If they say no to this, there is some shady stuff going on. If they say yes to this, immediately check everything. Hell, bring a buddy and make a bizarre party out of it. Flush all the toilets, turn on all the sinks, try every single power outlet and even run the dishwasher, if there is one. Test out the locks on all the doors and the flimsiness factor in the cabinets. Walk all over the place and see if the floors squeak. Hang up something heavy in the closet and open and shut the closet door a few times, especially if it's one of those rolling ones. It's not a huge deal if one of these things isn't up to par, but it's a good way to make the landlord aware that those are problems that need to be fixed before you move in, instead of problems that get put off after they've already got your money locked in.
"Do you allow pets?"
Even if you don't have a pet right now, you might want one someday.
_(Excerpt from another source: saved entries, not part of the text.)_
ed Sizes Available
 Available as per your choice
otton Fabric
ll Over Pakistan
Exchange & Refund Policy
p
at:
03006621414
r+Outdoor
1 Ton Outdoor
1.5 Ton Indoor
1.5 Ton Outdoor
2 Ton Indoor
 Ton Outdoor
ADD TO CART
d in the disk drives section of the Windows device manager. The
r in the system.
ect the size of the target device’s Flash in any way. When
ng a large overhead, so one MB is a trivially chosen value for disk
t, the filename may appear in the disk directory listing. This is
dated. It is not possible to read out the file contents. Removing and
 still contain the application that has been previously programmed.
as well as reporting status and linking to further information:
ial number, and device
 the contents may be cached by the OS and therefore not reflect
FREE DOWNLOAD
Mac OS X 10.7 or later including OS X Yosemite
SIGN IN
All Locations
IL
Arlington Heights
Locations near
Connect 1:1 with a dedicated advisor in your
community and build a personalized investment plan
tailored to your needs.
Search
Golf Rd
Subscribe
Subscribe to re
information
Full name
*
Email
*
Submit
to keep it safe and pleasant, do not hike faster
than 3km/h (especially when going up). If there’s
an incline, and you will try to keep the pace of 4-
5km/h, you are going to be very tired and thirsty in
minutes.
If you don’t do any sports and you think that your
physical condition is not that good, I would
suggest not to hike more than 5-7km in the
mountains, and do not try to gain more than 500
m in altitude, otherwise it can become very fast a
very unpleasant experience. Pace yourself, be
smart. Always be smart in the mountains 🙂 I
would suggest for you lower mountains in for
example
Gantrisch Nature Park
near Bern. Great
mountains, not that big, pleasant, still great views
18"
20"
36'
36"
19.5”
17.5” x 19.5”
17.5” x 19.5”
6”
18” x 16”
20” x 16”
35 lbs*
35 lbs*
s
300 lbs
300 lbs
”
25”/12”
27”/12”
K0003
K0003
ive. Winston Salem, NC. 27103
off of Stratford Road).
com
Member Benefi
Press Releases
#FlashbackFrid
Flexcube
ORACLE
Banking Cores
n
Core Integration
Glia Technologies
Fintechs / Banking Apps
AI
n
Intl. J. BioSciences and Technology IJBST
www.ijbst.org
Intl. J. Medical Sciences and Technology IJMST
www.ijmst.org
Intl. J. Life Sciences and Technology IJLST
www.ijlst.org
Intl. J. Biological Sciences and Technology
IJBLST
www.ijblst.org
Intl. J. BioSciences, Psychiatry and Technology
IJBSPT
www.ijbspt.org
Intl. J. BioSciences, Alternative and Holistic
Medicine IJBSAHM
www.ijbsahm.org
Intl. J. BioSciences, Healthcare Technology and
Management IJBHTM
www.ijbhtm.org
When you sign a year-long lease for an apartment, you never know if that could be the apartment you end up living in for a few more years after that, and a lot can happen in a few years. It's good to be aware of their policy, and how much the pet fee is per month so you can bear it in mind in case you do end up adopting a furry friend somewhere down the line.
"Is it OK if I take a few days to think about it?"
Unless you're in a bustling metropolis that legitimately does put apartments on and off the market faster than you can blink, odds are there are plenty of empty ones in the complex. This for sure goes for most campus-affiliated complexes. If they are painfully aggressive about telling you that the apartment will disappear in their best THE SKY IS FALLING voice, then let that be your warning that something fishy is up. If they let you take a few days to decide, odds are they have way less to hide.